A foreign-language accent can certainly have a sympathetic effect. French characters in films, for example, often have a positive connotation due to the way they speak. The perception of singing can be a little different: if the accent is light, it remains acceptable, perhaps even making some performers interesting. If it becomes too heavy, the language sounds wooden or even completely alienated. Then even non-native speakers have a problem with what is sung in this way. And that brings us to Paola Tagliaferro and her interpretation of Greg Lake's songs.

According to her biography, the Italian singer was already active in the late seventies and early eighties, then turned to dance and painting and returned to music in 2009 with the album Chrysalis. She has worked with Peter Sinfield (lyricist for King Crimson and Emerson, Lake & Palmer) and Bernardo Lanzetti (Acqua Fragile, ex-Premiata Forneria Marconi), among others. Her homepage contains praise for Fabulae (2018), her last album of original music to date. It is "magical and atmospheric", Steve Hackett is quoted. And Regina Lake, widow of the late Greg Lake (who died in 2016), confirms that Paola Tagliaferro is "truly multi-talented". Of course, we don't want to contradict either of them.

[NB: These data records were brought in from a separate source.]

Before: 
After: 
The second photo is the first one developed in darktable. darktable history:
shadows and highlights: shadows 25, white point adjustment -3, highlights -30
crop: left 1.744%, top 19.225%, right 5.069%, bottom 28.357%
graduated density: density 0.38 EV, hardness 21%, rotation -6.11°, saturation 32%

In 2021, under the title Paola Tagliaferro Sings Greg Lake, the singer has already dedicated herself to songs that Greg Lake sang solo, with Emerson, Lake & Palmer or with King Crimson, including well-known pieces such as Lucky Man, C'est la vie, I Believe In Father Christmas or Still...You Turn Me On. You can listen to the album on Tagliaferro's Bandcamp page.

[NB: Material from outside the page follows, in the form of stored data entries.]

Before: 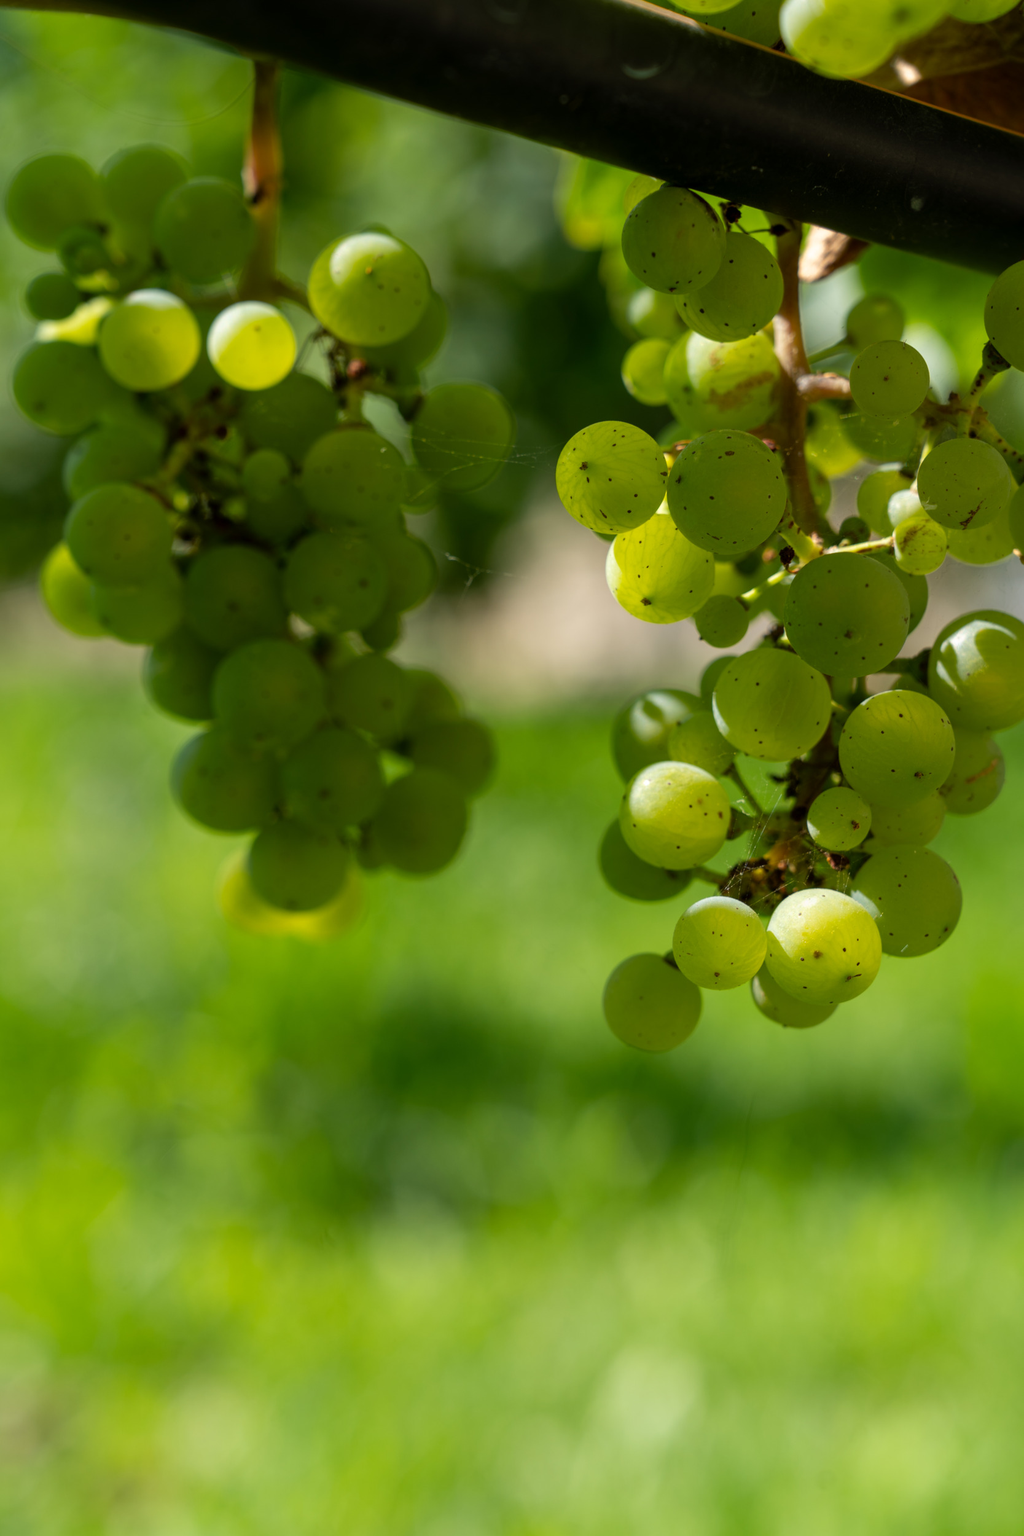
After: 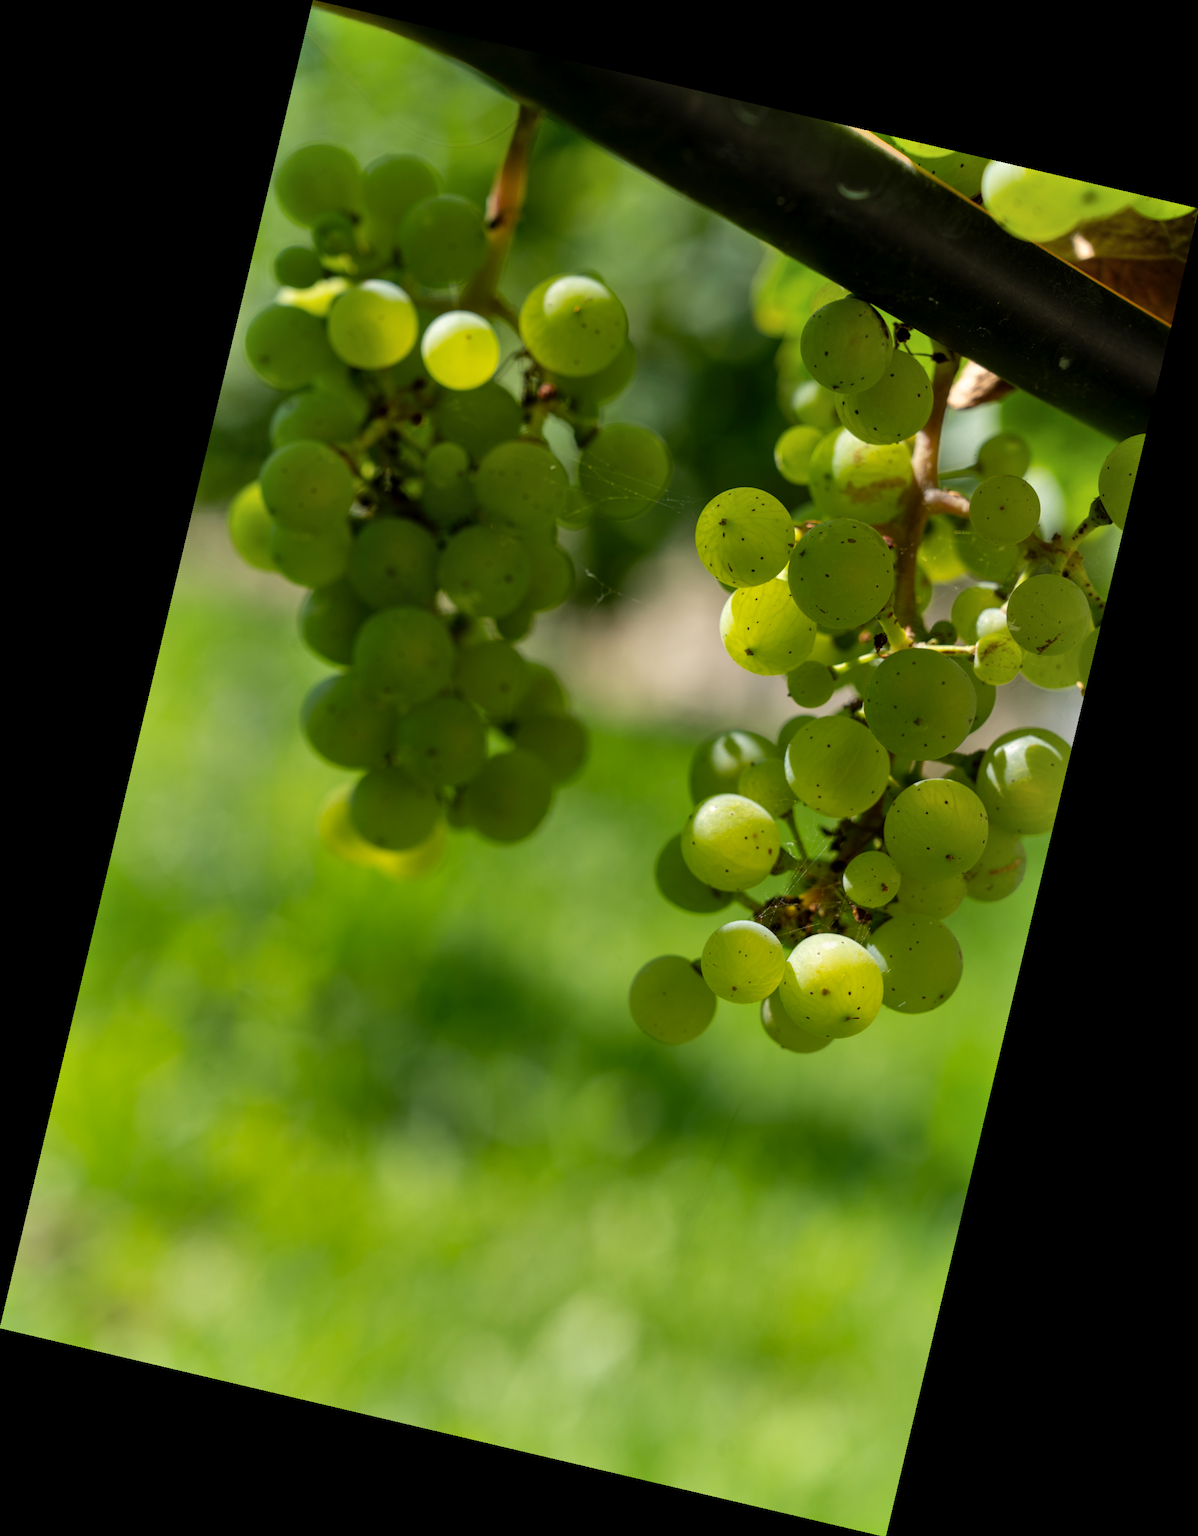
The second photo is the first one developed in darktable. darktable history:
shadows and highlights: radius 118.69, shadows 42.21, highlights -61.56, soften with gaussian
exposure: black level correction 0.001, compensate highlight preservation false
rotate and perspective: rotation 13.27°, automatic cropping off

Now, a second album called For The Love Of Greg Lake follows the same pattern, which inevitably includes songs that are no longer quite so well-known, from It Hurts (originally from Lake's self-titled solo debut from 1981) to The Great Gates Of Kiev (from Emerson, Lake & Palmer's Mussorgsky reworking Pictures At An Exhibition, 1971), but under the official flag of the label Manticore, which is now run by Regina Lake.

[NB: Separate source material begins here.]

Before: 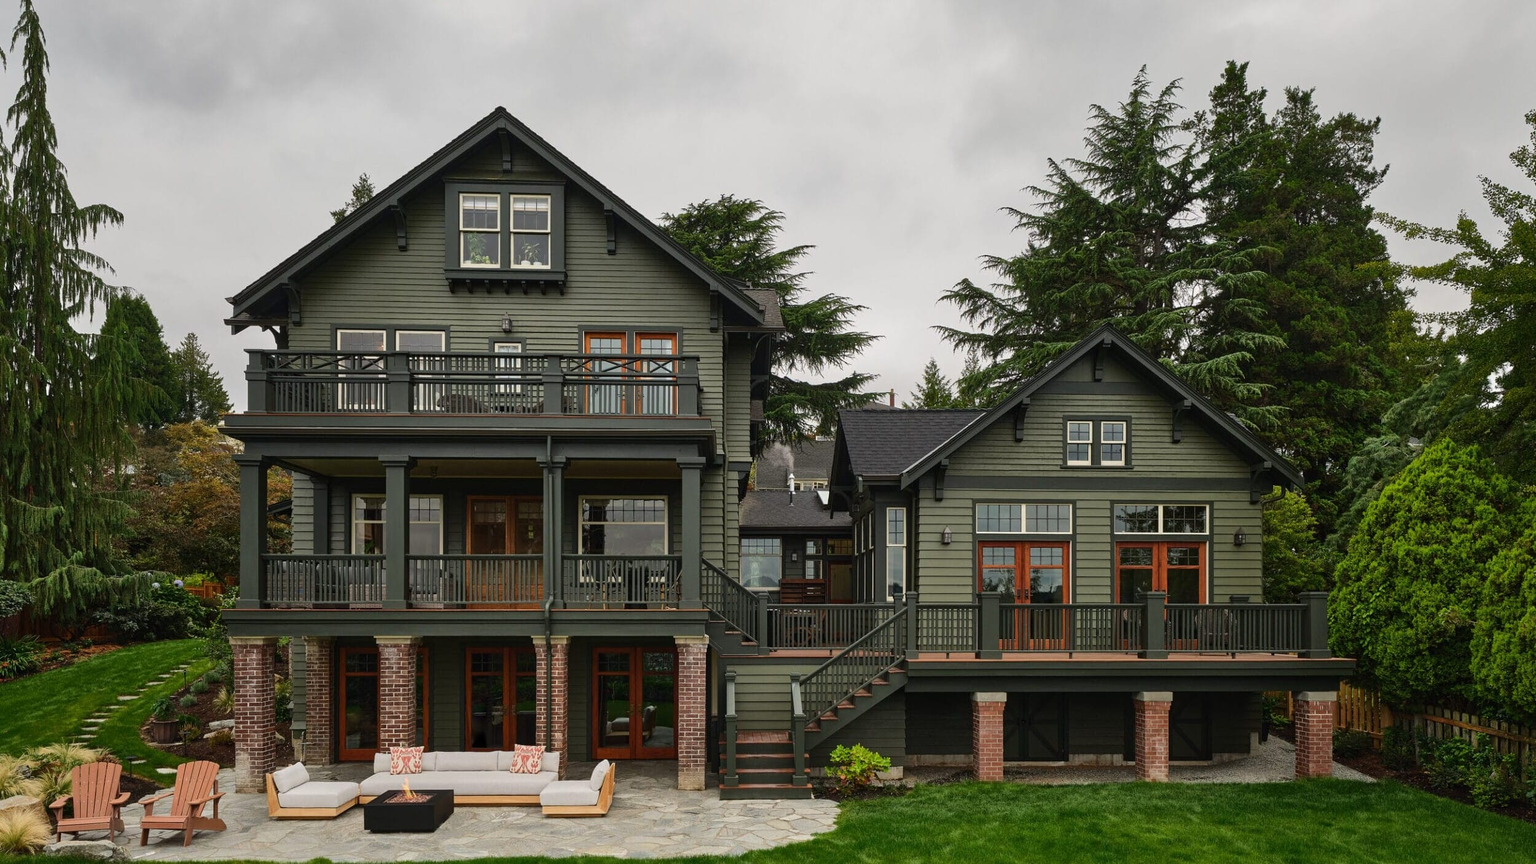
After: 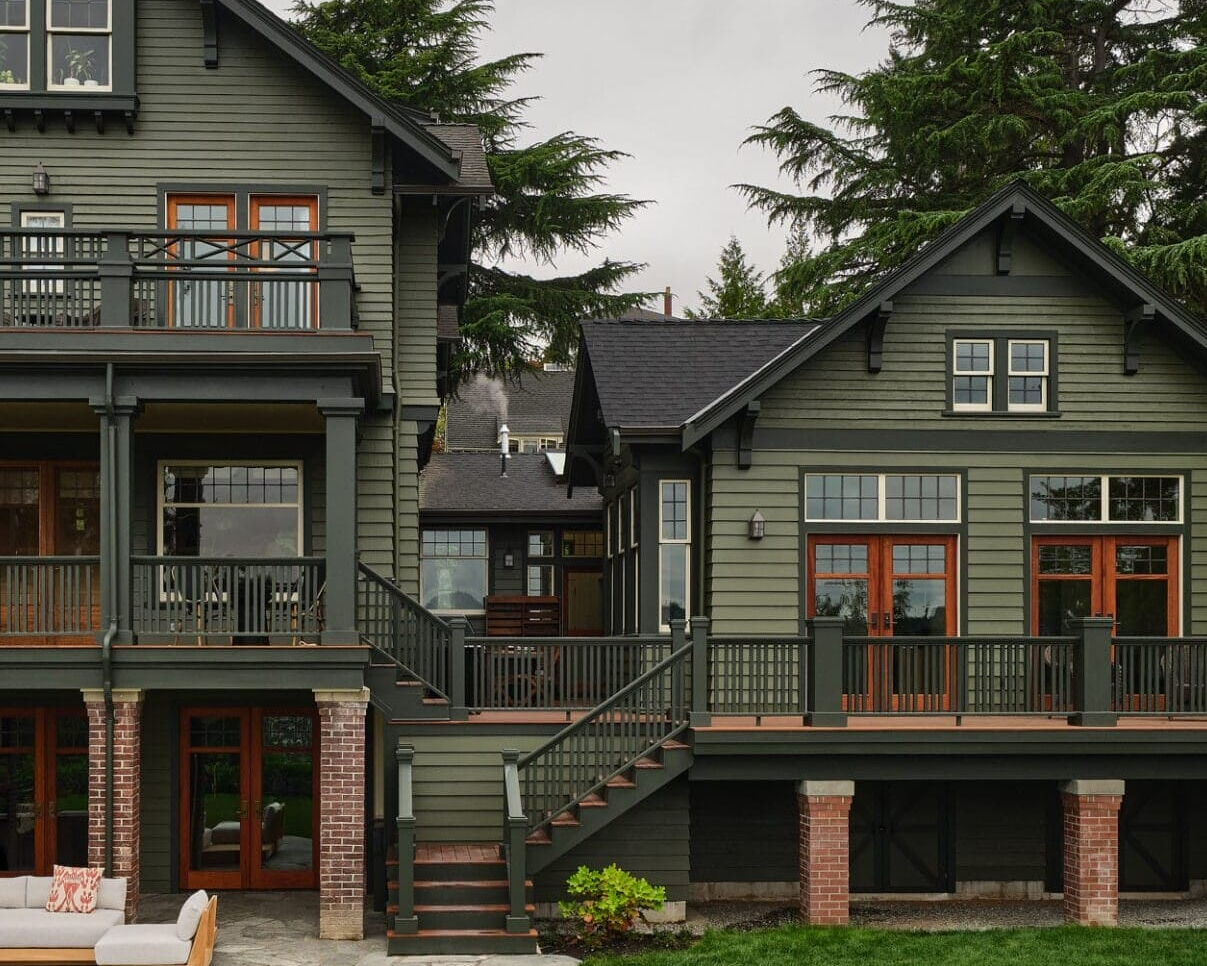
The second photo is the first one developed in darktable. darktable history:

Unfortunately, English is neither Paola Tagliaferro's mother tongue, nor does she prove to be a particularly studious pupil – the fact that Regina Lake is said to have taught her a few things and helped her with her pronunciation can hardly be heard if at all. The singer's voice sounds good, no doubt about that. Her backing band, named La Compagnia dell' Es, performs solidly, albeit without any major highlights, but the extreme accent unfortunately ruins a lot for me. Even great pieces such as I Talk To The Wind (from the King Crimson debut In The Court Of The Crimson King, 1969) or the actually beautiful Watching Over You (Emerson, Lake & Palmer, Works Volume II, 1977) can hardly unfold their magic in the form in which they are presented. Anyone who knows the originals and/or is proficient in English must simply feel disturbed by the mispronunciation and wrong intonation of many words. Especially as there is not enough excitement musically either – one would wish for more truly inspired moments like the relaxed, jazzy piano in Stones Of Years (originally part of the twenty-minute ELP work Tarkus, 1971).

As laudable as the idea of paying homage to an artist like Greg Lake may be, in this particular case the realization is not very successful. The question therefore remains to whether it would not have been wiser to translate the lyrics into Italian and have the singer sing in her mother tongue instead of targeting the international market. Italian versions could work well and be an exciting affair, especially with Greg Lake's many ballads. French singer Johnny Hallyday proved back in 1977 that this can also be successful with his French version of Lake's song C'est la vie, which was a top five hit in his home country — a story that you can listen to with a smile in Greg Lake's own words on the live album Songs Of A Lifetime (2013). Perhaps Paola Tagliaferro could do the same?